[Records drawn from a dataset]
============

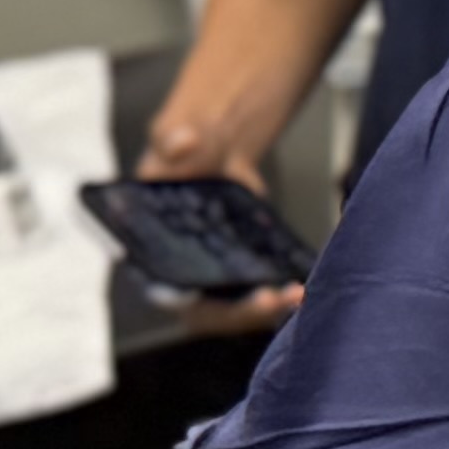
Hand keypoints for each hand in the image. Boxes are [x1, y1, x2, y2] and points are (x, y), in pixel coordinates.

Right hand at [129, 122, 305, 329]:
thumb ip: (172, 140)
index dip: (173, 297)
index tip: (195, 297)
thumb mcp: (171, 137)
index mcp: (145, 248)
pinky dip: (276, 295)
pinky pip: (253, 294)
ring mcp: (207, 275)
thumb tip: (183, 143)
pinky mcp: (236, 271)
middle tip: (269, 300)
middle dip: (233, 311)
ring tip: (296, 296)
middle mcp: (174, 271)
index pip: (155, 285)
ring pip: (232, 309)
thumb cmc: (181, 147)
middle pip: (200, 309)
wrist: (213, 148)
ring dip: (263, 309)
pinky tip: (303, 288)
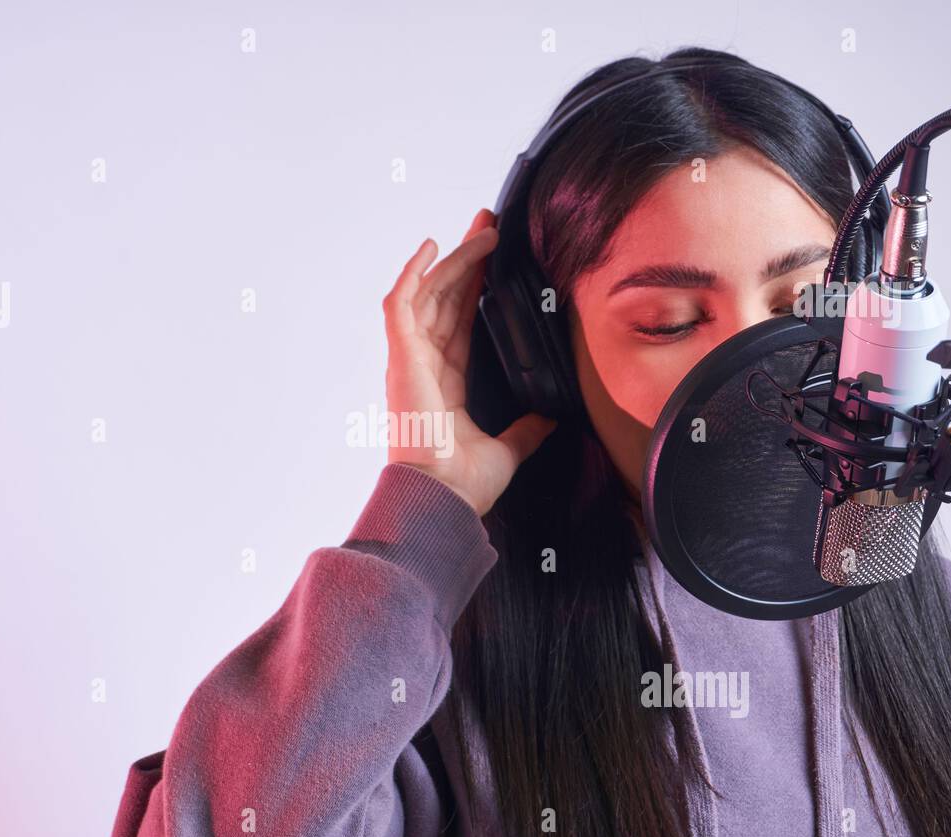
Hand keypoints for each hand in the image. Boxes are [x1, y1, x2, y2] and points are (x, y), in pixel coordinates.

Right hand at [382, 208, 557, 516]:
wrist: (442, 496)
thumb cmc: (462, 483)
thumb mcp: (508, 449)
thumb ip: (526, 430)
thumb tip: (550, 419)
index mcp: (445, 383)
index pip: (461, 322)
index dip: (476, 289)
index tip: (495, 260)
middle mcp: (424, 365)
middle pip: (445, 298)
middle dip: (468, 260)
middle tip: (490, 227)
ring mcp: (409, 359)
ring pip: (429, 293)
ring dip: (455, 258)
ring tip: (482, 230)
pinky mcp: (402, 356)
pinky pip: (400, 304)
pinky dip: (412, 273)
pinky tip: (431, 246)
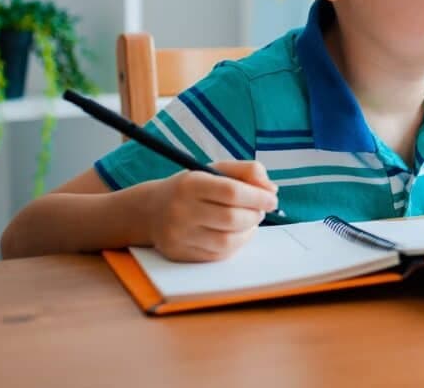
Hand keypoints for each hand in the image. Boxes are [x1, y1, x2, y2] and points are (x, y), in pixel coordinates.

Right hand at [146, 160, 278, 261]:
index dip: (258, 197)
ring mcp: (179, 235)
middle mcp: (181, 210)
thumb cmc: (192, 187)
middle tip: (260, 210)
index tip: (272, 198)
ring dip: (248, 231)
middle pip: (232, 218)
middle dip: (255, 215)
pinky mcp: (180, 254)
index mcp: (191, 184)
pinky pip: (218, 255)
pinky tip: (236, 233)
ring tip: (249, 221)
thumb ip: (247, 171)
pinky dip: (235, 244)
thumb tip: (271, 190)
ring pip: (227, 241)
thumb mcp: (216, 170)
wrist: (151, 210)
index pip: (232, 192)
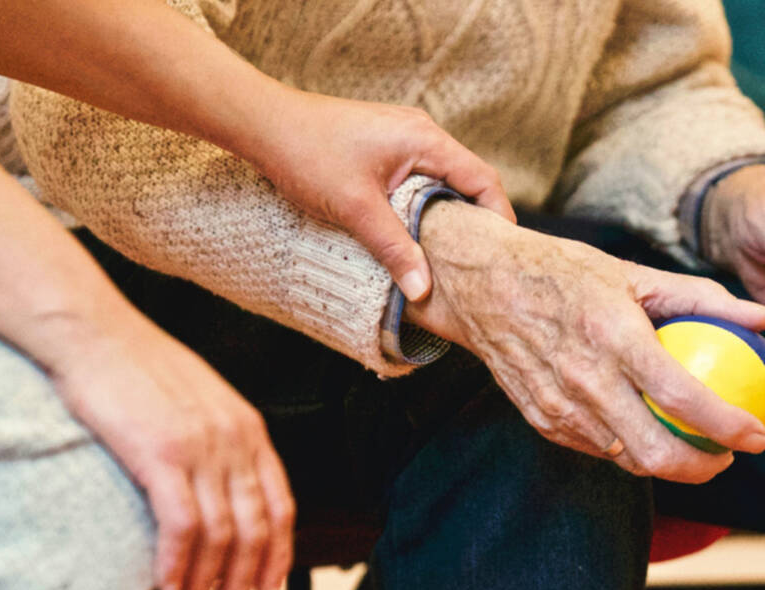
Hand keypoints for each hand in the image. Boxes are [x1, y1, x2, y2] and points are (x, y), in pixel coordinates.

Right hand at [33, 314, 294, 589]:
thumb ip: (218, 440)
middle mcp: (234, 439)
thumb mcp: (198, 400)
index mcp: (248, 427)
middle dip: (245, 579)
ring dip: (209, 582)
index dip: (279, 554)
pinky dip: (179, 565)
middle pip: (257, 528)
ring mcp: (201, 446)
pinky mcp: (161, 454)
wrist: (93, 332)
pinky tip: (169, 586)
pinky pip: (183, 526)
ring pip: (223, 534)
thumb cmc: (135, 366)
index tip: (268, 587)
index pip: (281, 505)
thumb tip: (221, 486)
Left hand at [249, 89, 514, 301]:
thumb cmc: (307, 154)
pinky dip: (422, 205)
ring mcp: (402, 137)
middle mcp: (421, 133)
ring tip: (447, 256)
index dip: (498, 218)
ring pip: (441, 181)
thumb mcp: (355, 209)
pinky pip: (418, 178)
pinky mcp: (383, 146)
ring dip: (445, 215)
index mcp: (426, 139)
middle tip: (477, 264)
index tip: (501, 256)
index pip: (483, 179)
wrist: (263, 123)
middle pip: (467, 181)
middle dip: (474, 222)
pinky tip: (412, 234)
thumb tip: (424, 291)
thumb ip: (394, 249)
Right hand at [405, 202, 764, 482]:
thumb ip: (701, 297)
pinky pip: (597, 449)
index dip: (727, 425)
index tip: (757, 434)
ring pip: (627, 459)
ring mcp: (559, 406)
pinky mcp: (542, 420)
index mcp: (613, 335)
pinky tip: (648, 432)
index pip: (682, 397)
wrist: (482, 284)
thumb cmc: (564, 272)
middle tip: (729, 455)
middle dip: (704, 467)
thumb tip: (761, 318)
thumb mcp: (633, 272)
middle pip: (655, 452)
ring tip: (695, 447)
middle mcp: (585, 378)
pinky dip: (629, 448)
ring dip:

============

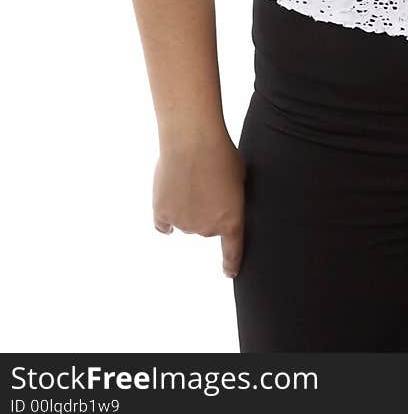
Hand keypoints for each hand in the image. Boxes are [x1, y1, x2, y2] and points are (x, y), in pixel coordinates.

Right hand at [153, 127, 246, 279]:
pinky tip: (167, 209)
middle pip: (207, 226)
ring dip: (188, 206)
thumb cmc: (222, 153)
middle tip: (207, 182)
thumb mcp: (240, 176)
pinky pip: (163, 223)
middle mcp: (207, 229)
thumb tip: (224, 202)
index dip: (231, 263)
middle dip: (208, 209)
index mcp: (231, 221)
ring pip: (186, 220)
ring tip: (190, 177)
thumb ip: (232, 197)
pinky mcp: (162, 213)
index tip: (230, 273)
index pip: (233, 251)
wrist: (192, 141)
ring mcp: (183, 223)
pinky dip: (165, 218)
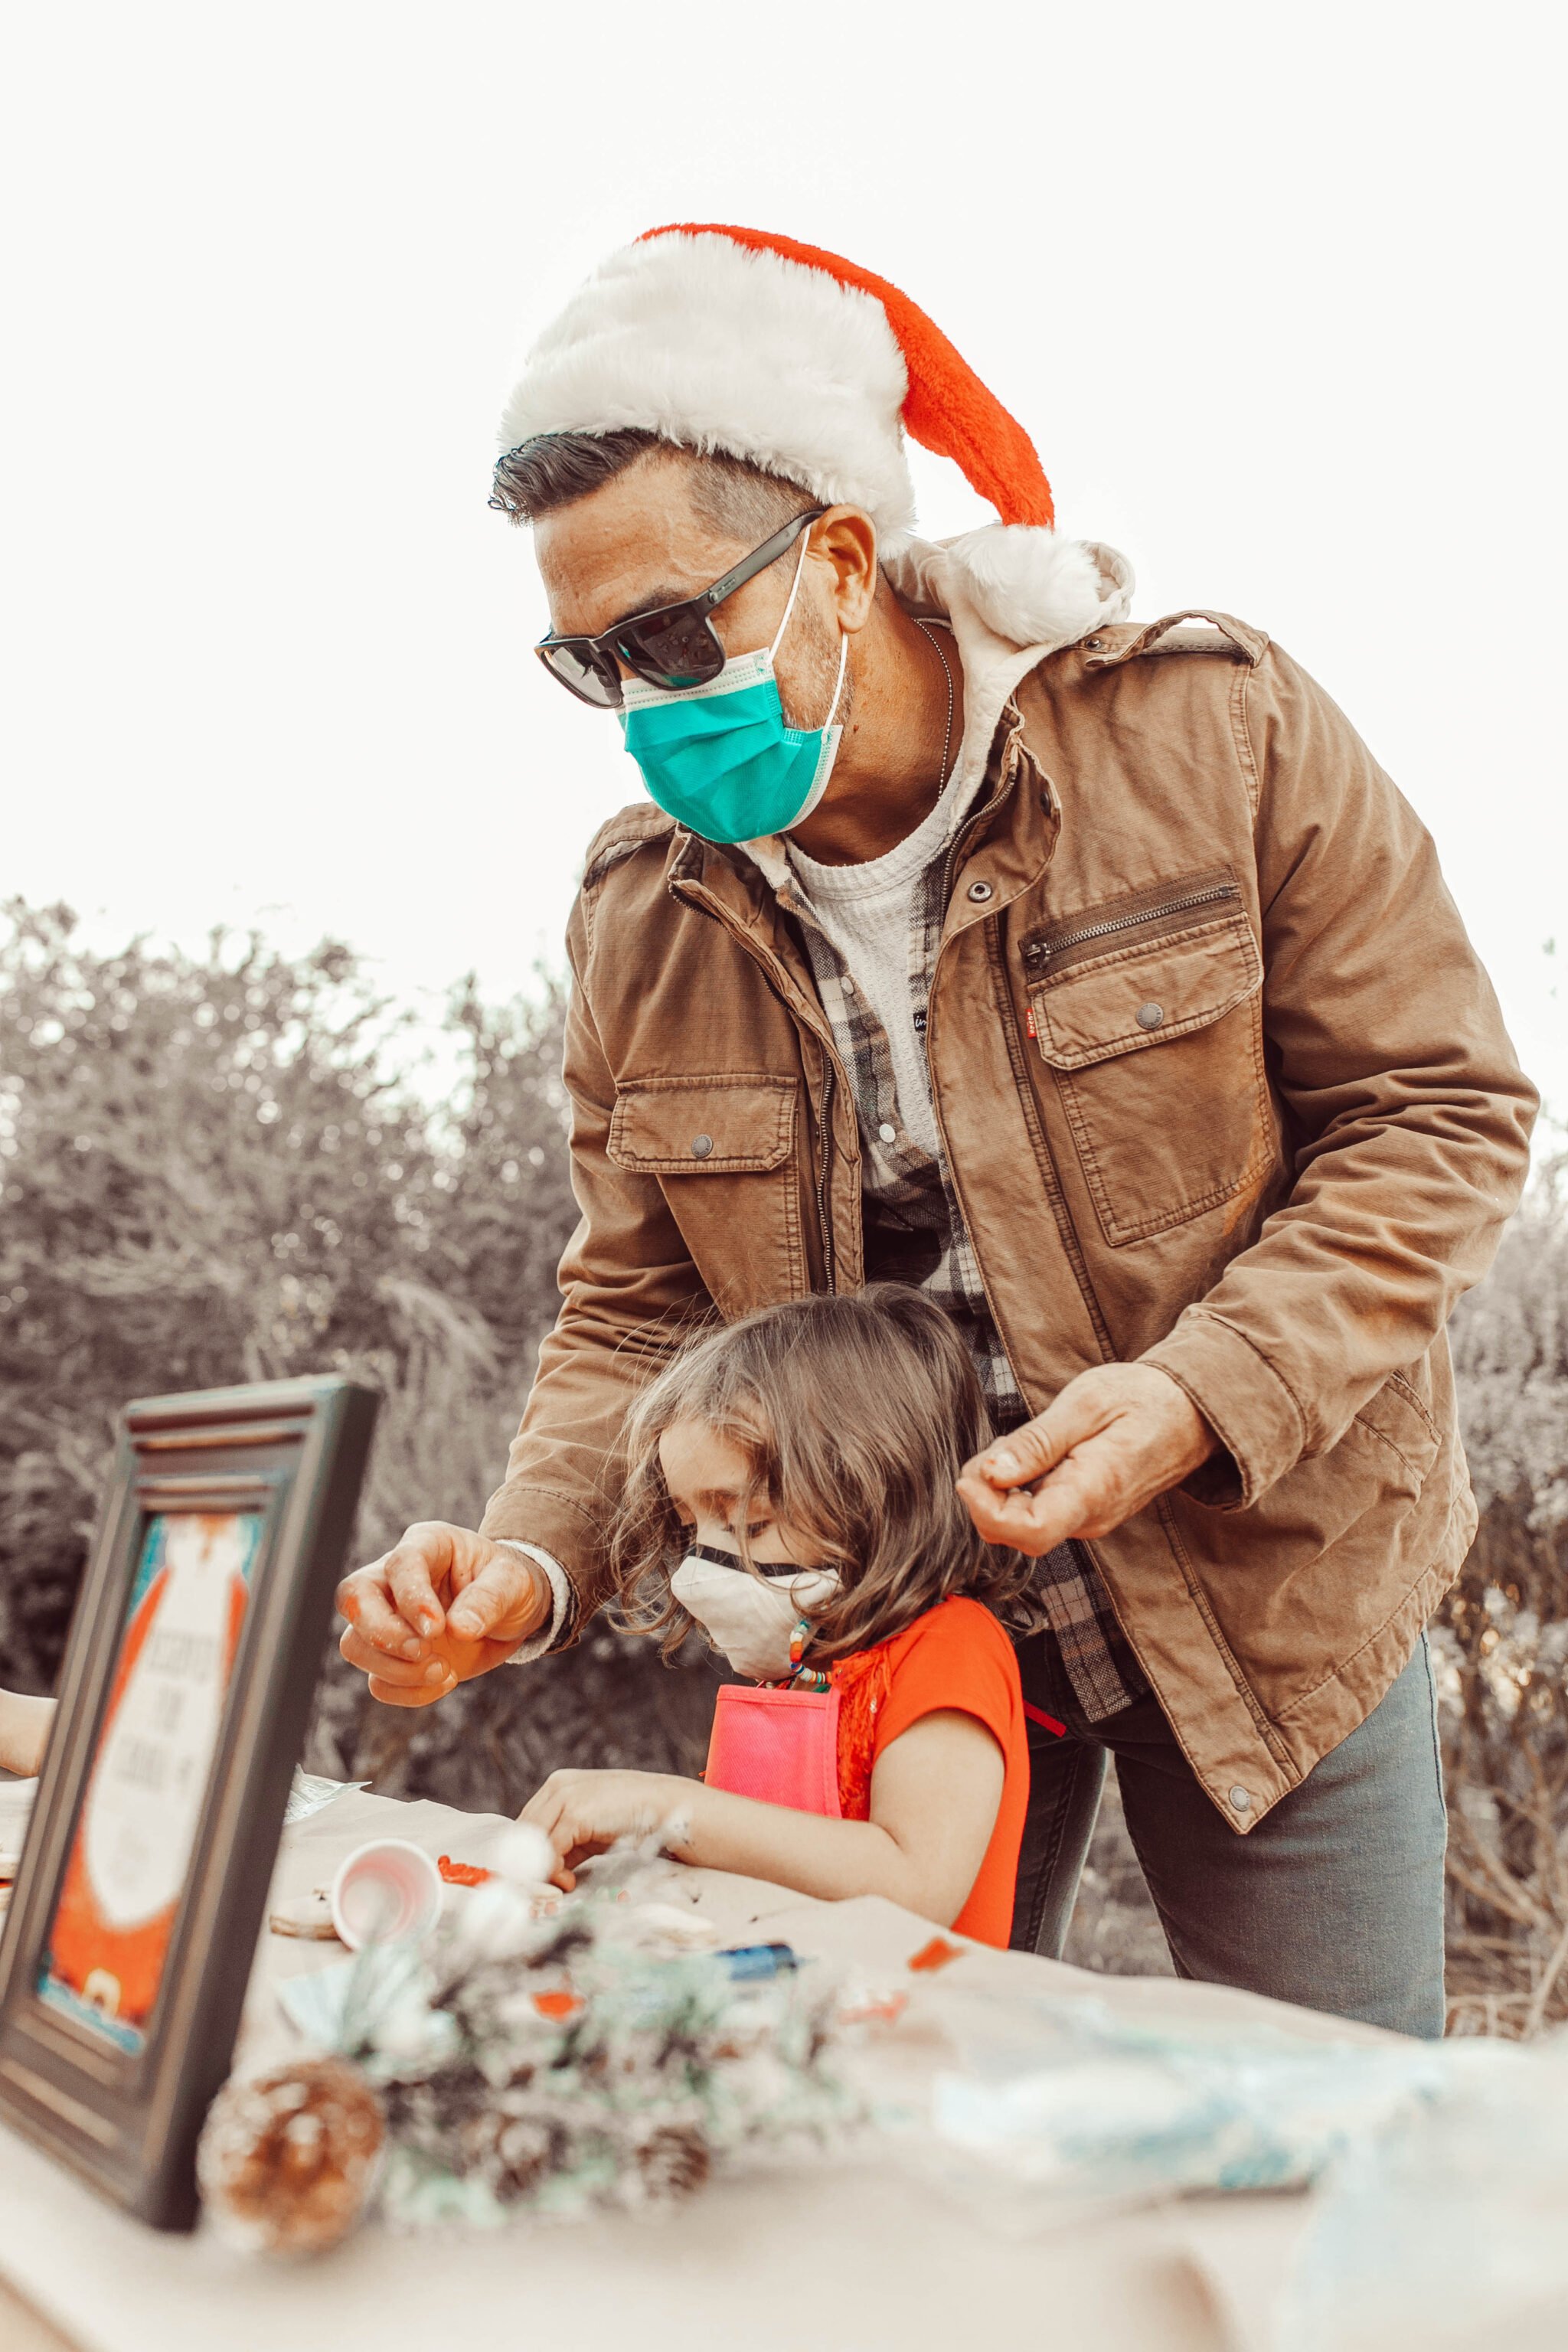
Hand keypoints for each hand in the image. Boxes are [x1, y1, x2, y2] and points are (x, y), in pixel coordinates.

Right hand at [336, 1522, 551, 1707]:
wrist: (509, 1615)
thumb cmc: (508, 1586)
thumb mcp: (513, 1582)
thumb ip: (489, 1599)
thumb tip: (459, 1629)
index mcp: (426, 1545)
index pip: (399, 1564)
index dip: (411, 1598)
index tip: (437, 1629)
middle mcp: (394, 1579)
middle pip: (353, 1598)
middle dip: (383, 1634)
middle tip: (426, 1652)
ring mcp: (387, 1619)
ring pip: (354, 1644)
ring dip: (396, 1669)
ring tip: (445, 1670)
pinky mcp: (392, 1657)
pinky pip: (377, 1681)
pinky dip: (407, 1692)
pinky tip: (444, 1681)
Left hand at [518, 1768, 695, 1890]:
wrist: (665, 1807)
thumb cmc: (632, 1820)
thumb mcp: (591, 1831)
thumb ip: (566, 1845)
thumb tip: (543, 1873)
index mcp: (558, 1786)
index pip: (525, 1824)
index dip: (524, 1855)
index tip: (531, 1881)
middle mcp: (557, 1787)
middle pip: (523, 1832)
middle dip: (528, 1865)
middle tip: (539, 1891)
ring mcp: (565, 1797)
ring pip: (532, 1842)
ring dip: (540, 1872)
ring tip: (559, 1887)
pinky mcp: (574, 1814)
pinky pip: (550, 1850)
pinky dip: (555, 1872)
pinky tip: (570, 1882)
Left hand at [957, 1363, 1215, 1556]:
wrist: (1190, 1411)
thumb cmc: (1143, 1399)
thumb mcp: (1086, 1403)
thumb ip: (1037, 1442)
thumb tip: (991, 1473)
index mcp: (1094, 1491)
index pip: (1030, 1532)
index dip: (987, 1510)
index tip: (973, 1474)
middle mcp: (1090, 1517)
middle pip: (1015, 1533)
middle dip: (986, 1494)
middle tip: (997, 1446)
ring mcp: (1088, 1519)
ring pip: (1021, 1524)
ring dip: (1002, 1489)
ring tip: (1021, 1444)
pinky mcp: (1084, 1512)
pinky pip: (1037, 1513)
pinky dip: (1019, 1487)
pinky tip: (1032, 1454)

============

**Task goal:**
Report how many lines of the preceding records include "Right". Output the number only.

**Result:**
7